We travel like such nerds. Picking up where we left off last year in the Louvre, I noticed myself noticing things. Last year, feeling crosser, I was outraged at the self-congratulatory imperialism of places like the British Library and the Louvre. This year, humbler and more grateful, I thought: Yes, and; England and France robbed the world but in their museums, we-the-colonised can look at the things once kept only for our foreign kings. I love palaces made over into public spaces. I love the children in the Grant squealing over the jar of moles, and the black women among the Egyptian antiquities, their hair in cornrows exactly like the people in the friezes.

grounding devices

Dark times etc.
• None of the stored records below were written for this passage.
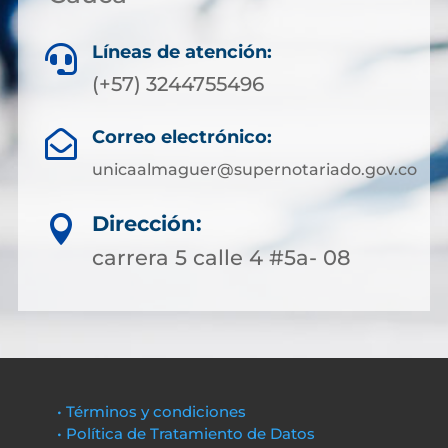
Líneas de atención:

(+57) 3244755496
Correo electrónico:

unicaalmaguer@supernotariado.gov.co
Dirección:

carrera 5 calle 4 #5a- 08
• Términos y condiciones
• Política de Tratamiento de Datos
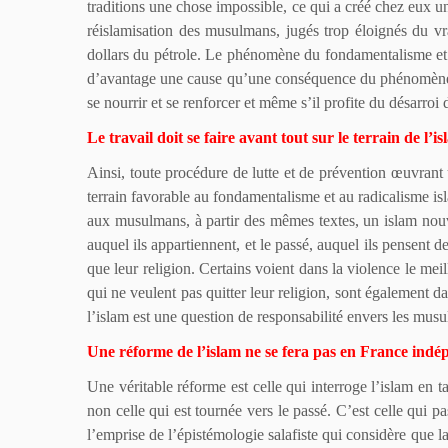
traditions une chose impossible, ce qui a créé chez eux u
réislamisation des musulmans, jugés trop éloignés du vra
dollars du pétrole. Le phénomène du fondamentalisme et 
d’avantage une cause qu’une conséquence du phénomène d
se nourrir et se renforcer et même s’il profite du désarroi
Le travail doit se faire avant tout sur le terrain de l’i
Ainsi, toute procédure de lutte et de prévention œuvran
terrain favorable au fondamentalisme et au radicalisme isla
aux musulmans, à partir des mêmes textes, un islam nouve
auquel ils appartiennent, et le passé, auquel ils pensent 
que leur religion. Certains voient dans la violence le me
qui ne veulent pas quitter leur religion, sont également d
l’islam est une question de responsabilité envers les mus
Une réforme de l’islam ne se fera pas en France in
Une véritable réforme est celle qui interroge l’islam en t
non celle qui est tournée vers le passé. C’est celle qui p
l’emprise de l’épistémologie salafiste qui considère que la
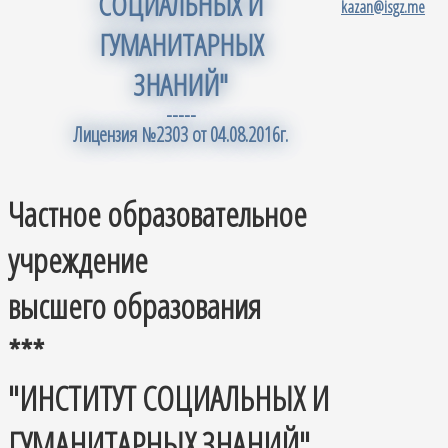
СОЦИАЛЬНЫХ И
kazan@isgz.me
ГУМАНИТАРНЫХ
ЗНАНИЙ"
-----
Лицензия №2303 от 04.08.2016г.
Частное образовательное
учреждение
высшего образования
***
"ИНСТИТУТ СОЦИАЛЬНЫХ И
ГУМАНИТАРНЫХ ЗНАНИЙ"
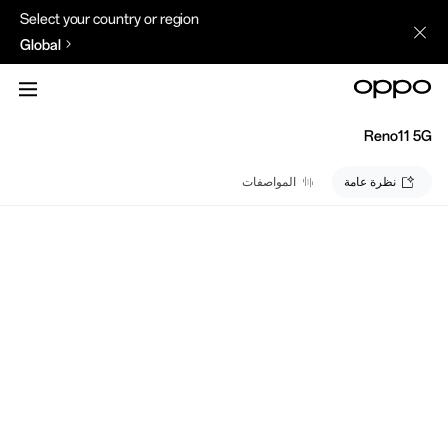
Select your country or region
Global
Reno11 5G
نظرة عامة
المواصفات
Here’s what’s working right now to keep the panic attacks at bay (note effectiveness may cease at any time without warning):

  1. Following beloved institutions on Booky McBookface: Cal Academy, Marine Mammal Center, Monterey Bay Aquarium, SF MOMA
  2. (Making plans out past election day like there’s going to be a future)
  3. I know you think your cats are cute but my cats are super cute okay, I’ve given the matter a lot of thought
  4. The new Mexican place around the corner is full of natural light and delicious food that everyone in our family will eat
  5. I’m still starry-eyed as fuck about this city, man it’s beautiful

alive, alive oh, by diana athill

…the only way individuals can become sane about race is by plodding stubbornly on through the insanities.

hope in the dark, by rebecca solnit

Hope, in this deep and powerful sense, is not the same as joy that things are going well, or willingness to invest in enterprises that are obviously headed for early success, but, rather, an ability to work for something because it is good, not just because it stands a chance to succeed.